When it comes to other skills, such as math or music, there is virtually no evidence for learning windows at all. Children grasp things at different rates, and parents whose child can read by age 3 may thus conclude that they somehow threaded the teaching needle perfectly, introducing letters and words at just the right time. But the reality is often that they simply got lucky and had a kid who took a shine early on to a particular skill. "People took the notion of a critical period and misunderstood it to apply to all learning," says Dr. Sparrow of Children's Hospital.
So if parents should be putting down the brain toys, what should they be picking up? For one thing, the kids themselves. If interpersonal skills are the true predictors of how well a child will do in school, parents are the best tutors. Experiments reveal that by the time babies are two months old, they are already fluent in the complex language of their parents' faces, and count on them for their sense of well-being. "Think about the human face," says Sparrow, "the wrinkles, the expressions in the eyes--and think about the infant brain being stimulated by that." To believe that even the best video game or toy could replace this kind of learning, Sparrow thinks, misses the point of just what it is babies are truly hungering to know.

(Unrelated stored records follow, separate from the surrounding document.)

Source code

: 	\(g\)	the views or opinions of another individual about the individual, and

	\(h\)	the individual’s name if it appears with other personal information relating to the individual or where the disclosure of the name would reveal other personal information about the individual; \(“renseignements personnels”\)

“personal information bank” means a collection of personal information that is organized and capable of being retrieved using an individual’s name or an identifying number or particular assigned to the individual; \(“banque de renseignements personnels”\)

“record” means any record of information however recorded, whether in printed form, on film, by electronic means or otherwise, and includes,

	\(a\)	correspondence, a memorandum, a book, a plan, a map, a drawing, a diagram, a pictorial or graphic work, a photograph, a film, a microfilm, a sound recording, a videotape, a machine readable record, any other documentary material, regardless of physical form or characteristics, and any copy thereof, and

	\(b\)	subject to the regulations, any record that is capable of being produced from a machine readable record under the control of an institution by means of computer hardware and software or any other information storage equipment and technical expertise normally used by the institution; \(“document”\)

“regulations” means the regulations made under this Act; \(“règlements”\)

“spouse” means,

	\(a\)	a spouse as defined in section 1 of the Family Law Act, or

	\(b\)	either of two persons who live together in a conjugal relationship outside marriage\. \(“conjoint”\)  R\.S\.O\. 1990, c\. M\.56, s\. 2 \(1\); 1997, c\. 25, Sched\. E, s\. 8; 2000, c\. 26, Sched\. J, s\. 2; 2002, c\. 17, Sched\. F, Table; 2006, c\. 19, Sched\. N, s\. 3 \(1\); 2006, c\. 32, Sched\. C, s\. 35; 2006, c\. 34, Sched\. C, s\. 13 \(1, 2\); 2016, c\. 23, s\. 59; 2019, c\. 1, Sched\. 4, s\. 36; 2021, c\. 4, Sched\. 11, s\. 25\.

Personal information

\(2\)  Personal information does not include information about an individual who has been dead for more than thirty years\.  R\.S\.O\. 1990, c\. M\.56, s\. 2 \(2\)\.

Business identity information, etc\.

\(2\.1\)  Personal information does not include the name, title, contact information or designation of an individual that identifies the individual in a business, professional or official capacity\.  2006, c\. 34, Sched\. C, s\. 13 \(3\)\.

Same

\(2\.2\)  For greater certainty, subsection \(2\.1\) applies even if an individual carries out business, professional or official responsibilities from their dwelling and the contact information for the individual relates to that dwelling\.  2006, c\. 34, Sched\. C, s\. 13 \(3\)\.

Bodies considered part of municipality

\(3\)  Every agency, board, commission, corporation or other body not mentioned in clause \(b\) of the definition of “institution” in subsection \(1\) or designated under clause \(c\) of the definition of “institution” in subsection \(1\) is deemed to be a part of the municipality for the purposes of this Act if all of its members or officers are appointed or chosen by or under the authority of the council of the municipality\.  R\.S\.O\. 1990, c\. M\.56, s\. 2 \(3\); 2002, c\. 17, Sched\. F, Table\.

Does this mean educational toys are useless? No. Babies are as engaged by pictures as adults are, and exposing them to books or flash cards early--especially black, white and red ones, which are indeed easier for them to perceive--helps them develop their ability to focus and follow, undeniably a form of learning. Babies are as soothed by music as their parents are, and a little Mozart may indeed hold their attention better than something less rich. Beyond that, however, there's a limit to what the products can do--and parents who follow their children's cues quickly learn that. "When our son was little, all he wanted to do was play with us," says Sharon Chantiles, a casting director and the mother of a four-year-old. "I decided to walk away from the fancy toys and invest in him as a child."